Entries taken from a collection:
========
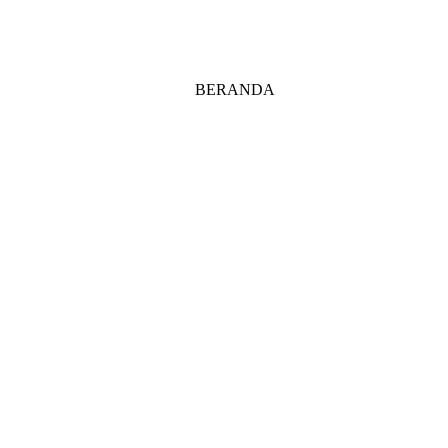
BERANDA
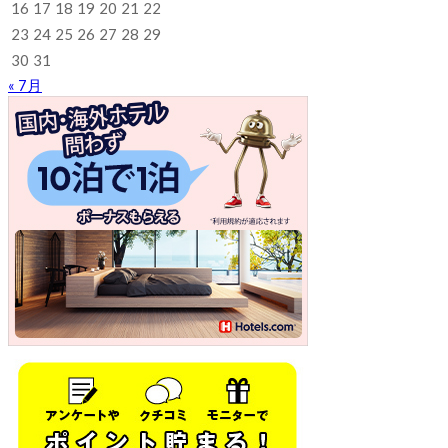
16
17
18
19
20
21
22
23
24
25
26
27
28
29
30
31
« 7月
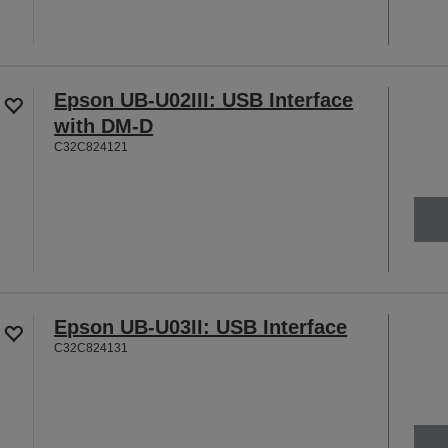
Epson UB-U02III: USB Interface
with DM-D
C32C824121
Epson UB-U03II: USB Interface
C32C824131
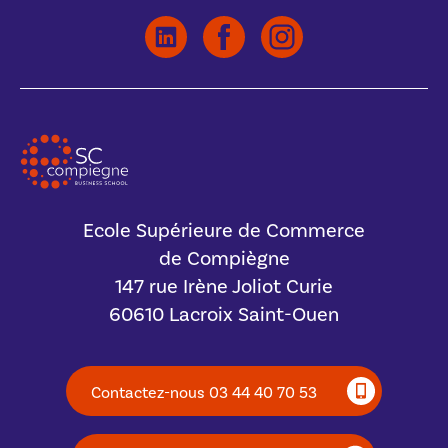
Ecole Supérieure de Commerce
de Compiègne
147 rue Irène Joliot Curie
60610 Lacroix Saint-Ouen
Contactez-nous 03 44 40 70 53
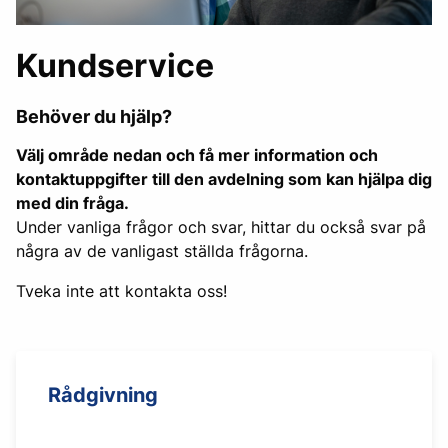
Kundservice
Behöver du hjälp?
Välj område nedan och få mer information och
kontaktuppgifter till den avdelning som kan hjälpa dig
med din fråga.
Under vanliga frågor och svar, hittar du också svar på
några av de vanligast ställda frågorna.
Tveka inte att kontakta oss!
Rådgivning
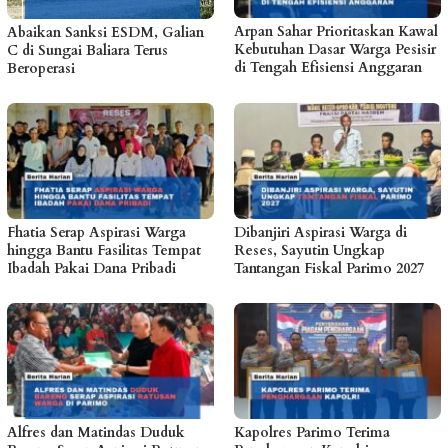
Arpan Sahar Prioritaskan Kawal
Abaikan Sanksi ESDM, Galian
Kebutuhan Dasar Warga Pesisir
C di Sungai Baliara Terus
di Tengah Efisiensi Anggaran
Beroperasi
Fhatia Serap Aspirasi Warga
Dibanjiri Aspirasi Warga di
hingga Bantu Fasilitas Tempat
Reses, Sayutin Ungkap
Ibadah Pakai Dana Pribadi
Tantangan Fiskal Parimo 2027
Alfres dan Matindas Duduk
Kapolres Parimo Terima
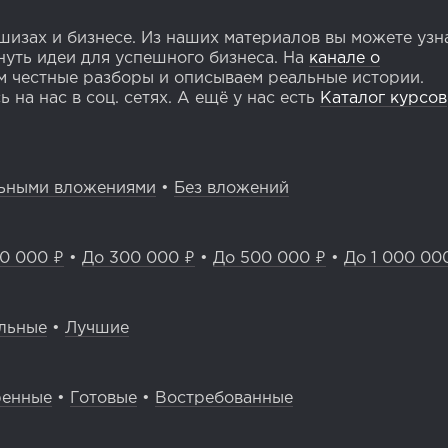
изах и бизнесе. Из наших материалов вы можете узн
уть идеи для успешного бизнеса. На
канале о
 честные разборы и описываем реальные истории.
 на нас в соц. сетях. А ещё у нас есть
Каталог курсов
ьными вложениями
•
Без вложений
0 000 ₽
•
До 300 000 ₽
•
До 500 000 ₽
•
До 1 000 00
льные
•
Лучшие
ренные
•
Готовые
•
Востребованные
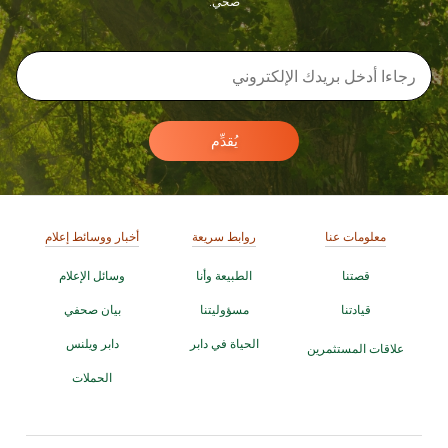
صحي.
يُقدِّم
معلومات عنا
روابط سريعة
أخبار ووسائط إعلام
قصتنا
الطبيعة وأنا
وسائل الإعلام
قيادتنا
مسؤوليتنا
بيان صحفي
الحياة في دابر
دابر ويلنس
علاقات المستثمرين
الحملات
========
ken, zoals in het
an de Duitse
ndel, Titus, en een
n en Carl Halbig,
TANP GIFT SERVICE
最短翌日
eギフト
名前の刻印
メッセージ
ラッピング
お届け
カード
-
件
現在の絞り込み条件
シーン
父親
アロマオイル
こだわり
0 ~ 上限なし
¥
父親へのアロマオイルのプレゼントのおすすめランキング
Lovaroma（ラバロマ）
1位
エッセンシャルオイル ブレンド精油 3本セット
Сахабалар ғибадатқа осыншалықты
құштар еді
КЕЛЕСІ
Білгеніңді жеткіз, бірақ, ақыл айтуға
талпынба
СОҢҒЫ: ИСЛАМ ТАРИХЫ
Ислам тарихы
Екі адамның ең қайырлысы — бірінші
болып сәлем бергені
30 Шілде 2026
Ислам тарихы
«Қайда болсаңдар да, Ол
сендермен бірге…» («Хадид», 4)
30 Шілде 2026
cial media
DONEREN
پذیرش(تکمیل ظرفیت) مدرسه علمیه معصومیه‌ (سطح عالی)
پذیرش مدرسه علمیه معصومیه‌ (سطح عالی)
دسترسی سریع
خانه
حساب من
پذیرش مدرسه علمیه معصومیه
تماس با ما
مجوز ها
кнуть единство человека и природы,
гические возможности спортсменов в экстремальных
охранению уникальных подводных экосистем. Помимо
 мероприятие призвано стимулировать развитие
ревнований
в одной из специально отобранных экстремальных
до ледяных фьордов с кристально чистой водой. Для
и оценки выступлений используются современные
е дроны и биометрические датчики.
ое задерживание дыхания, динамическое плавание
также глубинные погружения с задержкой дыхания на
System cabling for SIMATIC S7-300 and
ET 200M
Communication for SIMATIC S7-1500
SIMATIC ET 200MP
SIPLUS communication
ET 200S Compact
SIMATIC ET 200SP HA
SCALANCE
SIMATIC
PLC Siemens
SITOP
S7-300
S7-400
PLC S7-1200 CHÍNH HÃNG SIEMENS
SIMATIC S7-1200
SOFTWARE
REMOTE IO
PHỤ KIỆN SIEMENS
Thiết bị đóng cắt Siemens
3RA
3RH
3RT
========
Scan the records for the word "علمیه". Copy each line where it turns up.

پذیرش(تکمیل ظرفیت) مدرسه علمیه معصومیه‌ (سطح عالی)
پذیرش مدرسه علمیه معصومیه‌ (سطح عالی)
پذیرش مدرسه علمیه معصومیه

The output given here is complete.